Similar to other retrospective database studies, this study is subject to coding errors of omission and commission, incomplete claims, and unreliable clinical coding. As claims data were used, patients may have been previously diagnosed while not enrolled with Humana, information for which was not available for this study. It is plausible that patients treated with warfarin may or may not have been properly anticoagulated during the follow-up period. However, INR values were not available for all patients prescribed warfarin, which was not accounted for in this study.

For sufficient OAC exposure among the final study cohort, a minimum of two prescription claims of corresponding index OAC were required, which could introduce a time loop/immortal time bias requiring patients to survive in order to fill the second prescription which may result in bias in either direction.
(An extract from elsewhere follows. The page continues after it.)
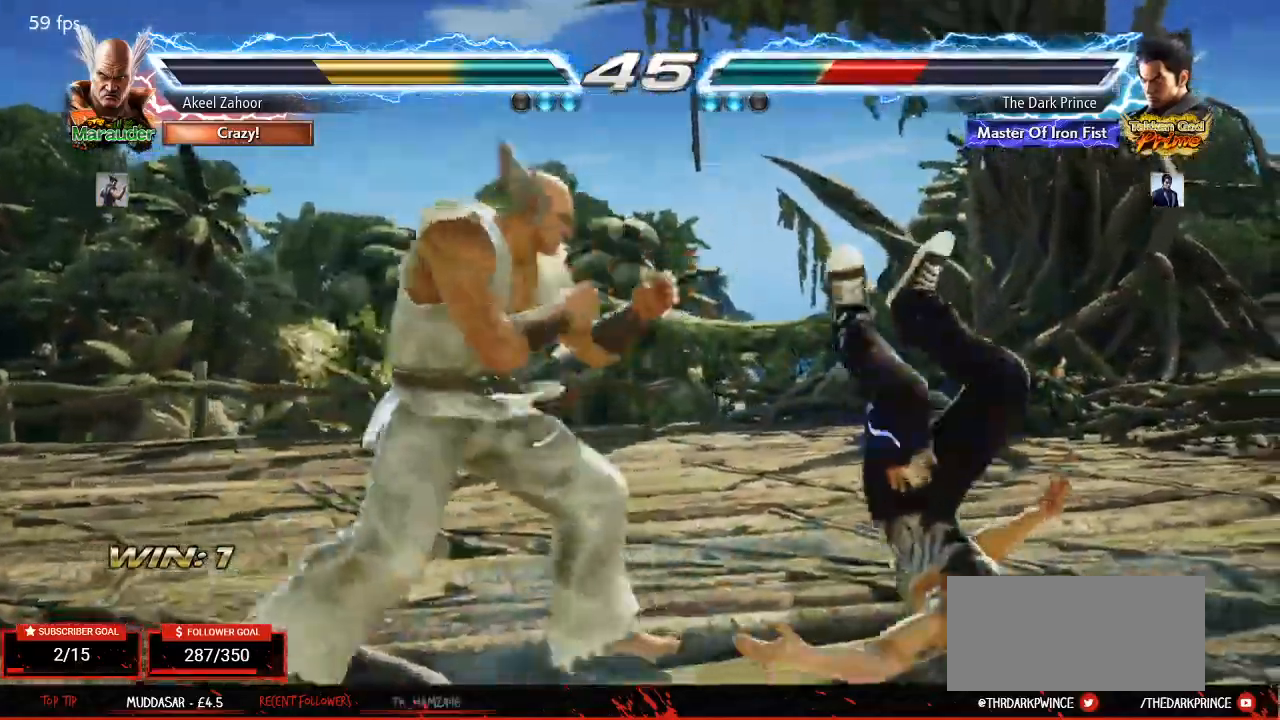
{"buttons": ["TRIANGLE", "R1"], "left_stick": "center", "events": [[17, "TRIANGLE", "up"], [83, "R1", "up"], [100, "TRIANGLE", "down"], [167, "R1", "down"], [217, "TRIANGLE", "up"], [267, "R1", "up"], [267, "TRIANGLE", "down"], [333, "R1", "down"], [383, "TRIANGLE", "up"], [433, "R1", "up"], [433, "TRIANGLE", "down"], [500, "R1", "down"]]}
In order to evaluate the potential selection bias of requiring two fills, the baseline characteristics of patients with only one fill of index exposure for dabigatran or warfarin were assessed and were found to be similar to the population of patients with two or more fills.

Conclusions

Among patients newly diagnosed with NVAF and newly treated, patients initiated on dabigatran experienced significantly fewer hospitalizations, ER, physician office, and outpatient visits compared to those initiated on warfarin. Although pharmacy costs were significantly higher in the dabigatran cohort, there was no significant difference in mean total costs and medical costs among dabigatran and warfarin cohorts.

Abbreviations

AF: 

Atrial fibrillation

CI: 

Confidence interval

ER: 

Emergency room

GLM: 

Generalized linear model

HCRU: 

Healthcare resource utilization

HR: 

Hazard ratio

INR: 

International normalized ratio

IQR: 

Interquartile range

MI: 

Myocardial infarction

NOAC: 

Novel oral anticoagulant

NVAF: 

Non-valvular atrial fibrillation

OAC: 

Oral anticoagulant

PPPM: 

Per patient per month

PPPY: 

Per patient per year

PSM: 

Propensity score matching

SD: 

Standard deviation

US: 

United States

Declarations

Acknowledgements

Not applicable.

Funding

This study was sponsored by Humana, Inc. and Boehringer Ingelheim Pharmaceuticals, Inc. The study was conducted and the manuscript was prepared by Comprehensive Health Insights, Inc. in collaboration with Boehringer Ingelheim.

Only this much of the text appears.